BOTNER E TED 4
4 · MURPHY OIL CORP · Filed Feb 5, 2026
Research Summary
AI-generated summary of this filing
Murphy Oil EVP Ted Botner Receives RSUs, Sells Shares
What happened Ted Botner, EVP, General Counsel & Corporate Secretary of Murphy Oil (MUR), reported multiple equity-related transactions on Feb 3, 2026. The filing shows awards/settlements and conversions (RSUs/PSUs and other derivative conversions) resulting in the acquisition of approximately 77,663 shares. Separately, 6,333 shares were disposed (sold) to satisfy tax withholding obligations, generating proceeds of $190,286 (at $30.05 per share). Several entries are listed as exercises/conversions or grants/awards (derivative settlements) rather than cash purchases.
Key details
- Transaction date: February 3, 2026; Form 4 filed Feb 5, 2026 (appears timely).
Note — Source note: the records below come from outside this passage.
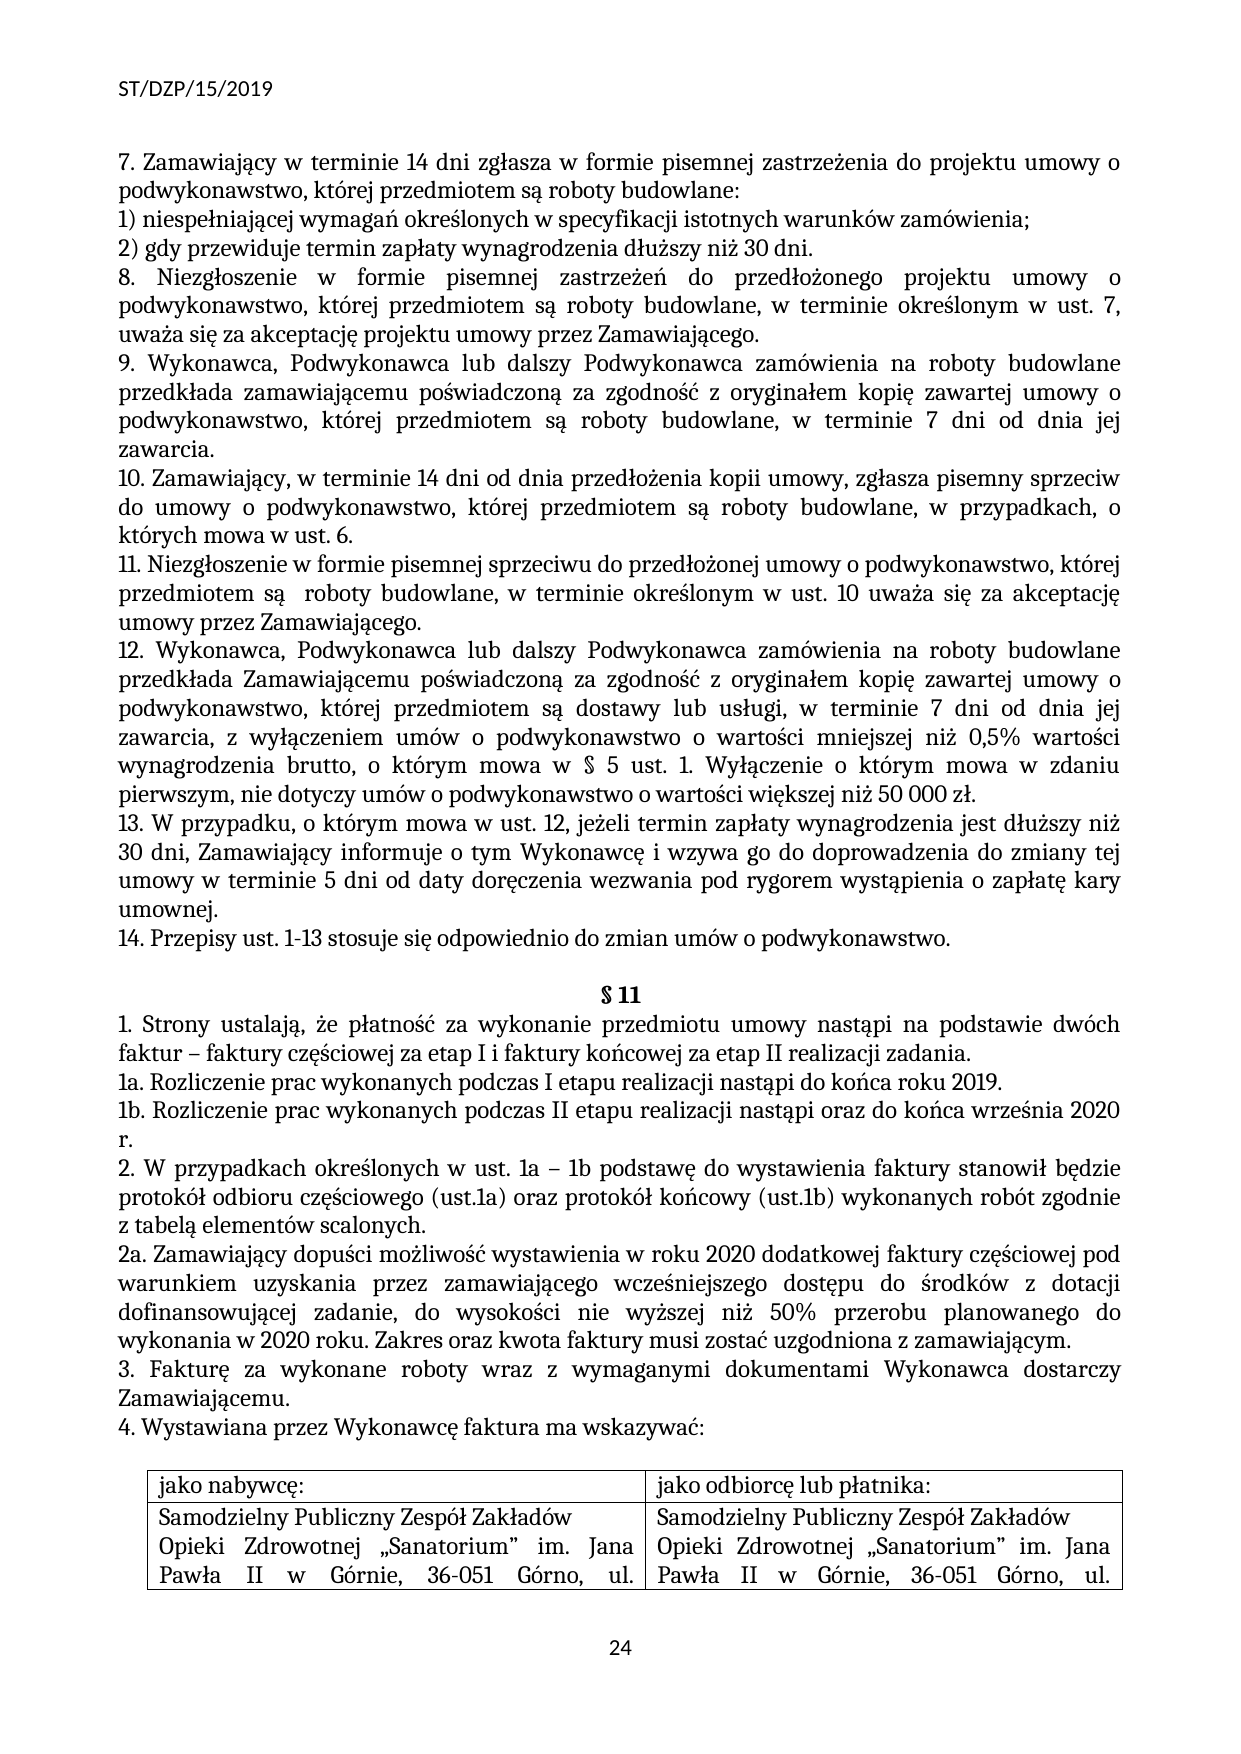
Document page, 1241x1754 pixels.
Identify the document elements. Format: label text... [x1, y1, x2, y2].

text 10. Zamawiający, w terminie 14 dni od dnia przedłożenia kopii umowy, zgłasza pisemny sprzeciw do umowy o podwykonawstwo, której przedmiotem są roboty budowlane, w przypadkach, o których mowa w ust. 6. [118, 464, 1122, 550]
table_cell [646, 1503, 1122, 1589]
text 2a. Zamawiający dopuści możliwość wystawienia w roku 2020 dodatkowej faktury częściowej pod warunkiem uzyskania przez zamawiającego wcześniejszego dostępu do środków z dotacji dofinansowującej zadanie, do wysokości nie wyższej niż 50% przerobu planowanego do wykonania w 2020 roku. Zakres oraz kwota faktury musi zostać uzgodniona z zamawiającym. [118, 1240, 1122, 1355]
text 3. Fakturę za wykonane roboty wraz z wymaganymi dokumentami Wykonawca dostarczy Zamawiającemu. [118, 1355, 1122, 1413]
text 7. Zamawiający w terminie 14 dni zgłasza w formie pisemnej zastrzeżenia do projektu umowy o podwykonawstwo, której przedmiotem są roboty budowlane: [118, 148, 1122, 205]
text 9. Wykonawca, Podwykonawca lub dalszy Podwykonawca zamówienia na roboty budowlane przedkłada zamawiającemu poświadczoną za zgodność z oryginałem kopię zawartej umowy o podwykonawstwo, której przedmiotem są roboty budowlane, w terminie 7 dni od dnia jej zawarcia. [118, 349, 1122, 464]
text 1a. Rozliczenie prac wykonanych podczas I etapu realizacji nastąpi do końca roku 2019. [118, 1068, 1122, 1096]
text 1) niespełniającej wymagań określonych w specyfikacji istotnych warunków zamówienia; [118, 205, 1122, 234]
text 13. W przypadku, o którym mowa w ust. 12, jeżeli termin zapłaty wynagrodzenia jest dłuższy niż 30 dni, Zamawiający informuje o tym Wykonawcę i wzywa go do doprowadzenia do zmiany tej umowy w terminie 5 dni od daty doręczenia wezwania pod rygorem wystąpienia o zapłatę kary umownej. [118, 809, 1122, 924]
text 1. Strony ustalają, że płatność za wykonanie przedmiotu umowy nastąpi na podstawie dwóch faktur – faktury częściowej za etap I i faktury końcowej za etap II realizacji zadania. [118, 1010, 1122, 1068]
text 2) gdy przewiduje termin zapłaty wynagrodzenia dłuższy niż 30 dni. [118, 234, 1122, 263]
text 4. Wystawiana przez Wykonawcę faktura ma wskazywać: [118, 1413, 1122, 1441]
text 11. Niezgłoszenie w formie pisemnej sprzeciwu do przedłożonej umowy o podwykonawstwo, której przedmiotem są roboty budowlane, w terminie określonym w ust. 10 uważa się za akceptację umowy przez Zamawiającego. [118, 550, 1122, 636]
text 8. Niezgłoszenie w formie pisemnej zastrzeżeń do przedłożonego projektu umowy o podwykonawstwo, której przedmiotem są roboty budowlane, w terminie określonym w ust. 7, uważa się za akceptację projektu umowy przez Zamawiającego. [118, 263, 1122, 349]
text 12. Wykonawca, Podwykonawca lub dalszy Podwykonawca zamówienia na roboty budowlane przedkłada Zamawiającemu poświadczoną za zgodność z oryginałem kopię zawartej umowy o podwykonawstwo, której przedmiotem są dostawy lub usługi, w terminie 7 dni od dnia jej zawarcia, z wyłączeniem umów o podwykonawstwo o wartości mniejszej niż 0,5% wartości wynagrodzenia brutto, o którym mowa w § 5 ust. 1. Wyłączenie o którym mowa w zdaniu pierwszym, nie dotyczy umów o podwykonawstwo o wartości większej niż 50 000 zł. [118, 636, 1122, 809]
text 14. Przepisy ust. 1-13 stosuje się odpowiednio do zmian umów o podwykonawstwo. [118, 924, 1122, 953]
table_header jako nabywcę: [148, 1471, 645, 1502]
table_header jako odbiorcę lub płatnika: [646, 1471, 1122, 1502]
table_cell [148, 1503, 645, 1589]
text 2. W przypadkach określonych w ust. 1a – 1b podstawę do wystawienia faktury stanowił będzie protokół odbioru częściowego (ust.1a) oraz protokół końcowy (ust.1b) wykonanych robót zgodnie z tabelą elementów scalonych. [118, 1154, 1122, 1240]
text 1b. Rozliczenie prac wykonanych podczas II etapu realizacji nastąpi oraz do końca września 2020 r. [118, 1096, 1122, 1154]
text § 11 [118, 981, 1122, 1010]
- Acquisitions reported: 16,093 (exercise/conversion), 24,630 (award), 36,940 (award) — total ~77,663 shares acquired via awards/conversions.
- Dispositions reported: 6,333 shares withheld/sold for taxes at $30.05 ($190,286); an additional 18,030-share derivative conversion entry is reported with $0 proceeds.
- Footnotes: F1-F7 indicate these are mostly performance- and time-based restricted stock unit awards (2020 & 2025 LTIP), with F1 noting 80% of the original performance award vested plus dividend equivalents; F2 notes shares withheld for taxes; F4 notes some securities have no conversion/exercise price or expiration.
- Shares owned after transaction: not specified in the provided filing excerpt.
Context
- These transactions are primarily settlements of RSUs/PSUs and related conversions, not open-market purchases or optional cash buys. The sale of 6,333 shares was to satisfy tax withholding (routine), not necessarily a market-timed sale.
- Derivative entries with $0 proceeds generally reflect the conversion/settlement of awards into common shares rather than a market sale. This filing is informational for investors tracking insider compensation and routine tax-related selling.
Insider Transaction Report
- Exercise/Conversion
Common Stock
[F1]2026-02-03+16,093→ 222,826 total - Tax Payment
Common Stock
[F2]2026-02-03$30.05/sh−6,333$190,286→ 216,493 total - Exercise/Conversion
Performance Stock Unit
[F3][F4][F1]2026-02-03−18,030→ 75,740 total→ Common Stock (18,030 underlying) - Award
Restricted Stock Unit
[F5][F4][F6]2026-02-03+24,630→ 49,880 total→ Common Stock (24,630 underlying) - Award
Performance Stock Unit
[F7][F4]2026-02-03+36,940→ 112,680 total→ Common Stock (36,940 underlying)
- 19,133(indirect: By Trust)
Common Stock
- 10,000(indirect: By Children)
Common Stock
Footnotes (7)
- [F1]Represents performance-based Restricted Stock Units (RSUs) that have vested and settled in shares of the Company's stock on a one-for-one basis. Pursuant to the terms of the performance-based grant awarded under the 2020 Long-Term Incentive Plan, the total includes 80% of the original award, plus shares equivalent in value to accumulated dividends.
- [F2]Shares withheld for taxes on PSU vesting.
- [F3]Performance-based restricted stock unit award granted under the 2020 Long-Term Incentive Plan.
- [F4]These Securities generally do not carry a Conversion Price, Exercisable Date, or Expiration Date.
- [F5]Time-based restricted stock unit award granted under the 2025 Long-Term Incentive Plan.
- [F6]Vest date is February 3, 2029.
- [F7]Performance-based restricted stock unit award granted under the 2025 Long-Term Incentive Plan.